97 différentiels, surtout en cas de fente unilatérale et isolée. Cependant, l’échographie conventionnelle 2D trouve ses limites dans le diagnostic et la caractérisation des atteintes palatines du fait de l’ombre acoustique créée par le massif facial, de la position fœtale, des mouvements actifs fœtaux et de la langue fœtale, et de l’échogénicité du palais mou proche de celle de la base de la langue [3,6—8]. Aussi, bien qu’il n’y ait pas de supériorité de l’échographie tridimensionnelle (3D) par rapport à l’échographie 2D pour le dépistage des fentes dans une population à bas risque [9], les progrès de l’échographie 3D, voire 4D, assurent une plus grande sensibilité pour le dépistage des population à haut risque et une meilleure évaluation anténatale des colobomes faciaux [9]. La rotation du volume acquis permet d’obtenir une vue axiale du palais fœtal. Ainsi, les principaux repères anatomiques du palais primaire peuvent être étudiés, en réduisant le cône d’ombre postérieur lié aux os de la face et au processus incisif de l’os maxillaire [8,10]. L’analyse 3D de l’arcade dentaire dès 18 SA permet également d’évaluer au mieux l’extension et le pronostic des fentes orofaciales [7]. Par ailleurs, en cas de difficulté diagnostique, le scanner osseux à partir de 26 à 28 SA peut être une aide précieuse pour confirmer une atteinte du plancher de l’orbite. Enfin, la réparation chirurgicale de ce type de fentes est difficile et demande plusieurs interventions afin de restaurer la distance oro-oculaire et de corriger les défects osseux et des tissus mous. Dans la mesure où de potentiel de croissance du massif facial est altéré chez ces patients et qu’il est primordial de protéger la cornée, la chirurgie peut être proposée dans les premiers mois de vie [1].

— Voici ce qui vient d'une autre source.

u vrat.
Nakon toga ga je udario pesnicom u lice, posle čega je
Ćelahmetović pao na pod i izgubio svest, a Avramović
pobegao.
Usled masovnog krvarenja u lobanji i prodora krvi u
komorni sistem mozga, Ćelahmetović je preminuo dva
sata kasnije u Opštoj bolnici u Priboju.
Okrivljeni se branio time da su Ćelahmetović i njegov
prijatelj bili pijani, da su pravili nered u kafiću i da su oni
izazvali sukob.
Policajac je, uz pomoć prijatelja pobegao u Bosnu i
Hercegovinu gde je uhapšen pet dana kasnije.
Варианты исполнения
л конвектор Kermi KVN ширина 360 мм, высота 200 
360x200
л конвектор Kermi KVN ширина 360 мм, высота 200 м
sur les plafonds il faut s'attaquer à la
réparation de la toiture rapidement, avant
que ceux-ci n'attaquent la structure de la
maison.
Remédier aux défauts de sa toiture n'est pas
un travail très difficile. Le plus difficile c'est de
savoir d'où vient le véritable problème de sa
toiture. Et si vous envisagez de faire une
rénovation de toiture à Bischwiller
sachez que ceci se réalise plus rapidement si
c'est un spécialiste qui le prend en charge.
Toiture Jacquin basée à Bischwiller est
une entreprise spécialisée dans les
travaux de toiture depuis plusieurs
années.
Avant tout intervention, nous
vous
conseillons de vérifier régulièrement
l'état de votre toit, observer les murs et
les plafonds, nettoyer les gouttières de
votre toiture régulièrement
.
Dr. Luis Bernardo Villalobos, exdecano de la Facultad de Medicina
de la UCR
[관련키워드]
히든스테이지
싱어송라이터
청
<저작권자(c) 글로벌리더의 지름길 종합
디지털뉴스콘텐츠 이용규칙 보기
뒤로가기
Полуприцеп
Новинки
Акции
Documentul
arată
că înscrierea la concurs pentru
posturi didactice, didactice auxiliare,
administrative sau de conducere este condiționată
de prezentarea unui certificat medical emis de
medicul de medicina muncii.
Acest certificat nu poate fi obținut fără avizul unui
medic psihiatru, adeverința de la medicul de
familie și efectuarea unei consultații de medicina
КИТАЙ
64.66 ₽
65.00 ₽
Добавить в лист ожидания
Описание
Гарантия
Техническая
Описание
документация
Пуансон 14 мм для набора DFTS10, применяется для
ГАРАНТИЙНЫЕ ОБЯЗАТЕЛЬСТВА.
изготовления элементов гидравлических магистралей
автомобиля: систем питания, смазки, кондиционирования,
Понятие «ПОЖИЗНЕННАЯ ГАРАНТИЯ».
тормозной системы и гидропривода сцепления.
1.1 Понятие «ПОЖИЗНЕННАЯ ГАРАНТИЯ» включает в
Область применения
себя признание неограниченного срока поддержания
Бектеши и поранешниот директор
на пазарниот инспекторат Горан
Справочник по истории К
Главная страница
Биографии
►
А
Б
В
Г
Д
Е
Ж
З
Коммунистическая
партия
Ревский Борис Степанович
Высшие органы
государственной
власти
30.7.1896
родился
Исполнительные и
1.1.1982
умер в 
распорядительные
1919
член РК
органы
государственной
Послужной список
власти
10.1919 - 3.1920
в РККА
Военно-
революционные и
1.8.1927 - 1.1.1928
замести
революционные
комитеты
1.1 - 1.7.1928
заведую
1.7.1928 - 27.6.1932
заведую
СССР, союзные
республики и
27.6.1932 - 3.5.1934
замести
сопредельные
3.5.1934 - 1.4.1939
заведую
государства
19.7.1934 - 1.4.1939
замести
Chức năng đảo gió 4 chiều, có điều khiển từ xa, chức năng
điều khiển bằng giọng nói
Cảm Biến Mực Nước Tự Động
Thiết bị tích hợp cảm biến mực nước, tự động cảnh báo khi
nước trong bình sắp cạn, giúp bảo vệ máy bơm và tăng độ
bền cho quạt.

Conclusion Cette malformation rare se traduit par une fente faciale oblique oropalpébrale, dont le pronostic fonctionnel et esthétique est très péjoratif. L’échographie conventionnelle bidimensionnelle trouve ses limites dans le dépistage des fentes palatines isolées et l’exploration des atteintes du palais mou. Et, bien qu’il n’y ait pas de supériorité de l’échographie 3D par rapport à l’échographie 2D pour le dépistage des fentes dans une population à bas risque, cette dernière montre une plus grande sensibilité pour le dépistage des population à haut risque et le bilan lésionnel anténatal des colobomes faciaux, et un intérêt certain dans la communication avec les parents et les partenaires de santé.

Déclaration d’intérêts Les auteurs déclarent ne pas avoir de conflits d’intérêts en relation avec cet article.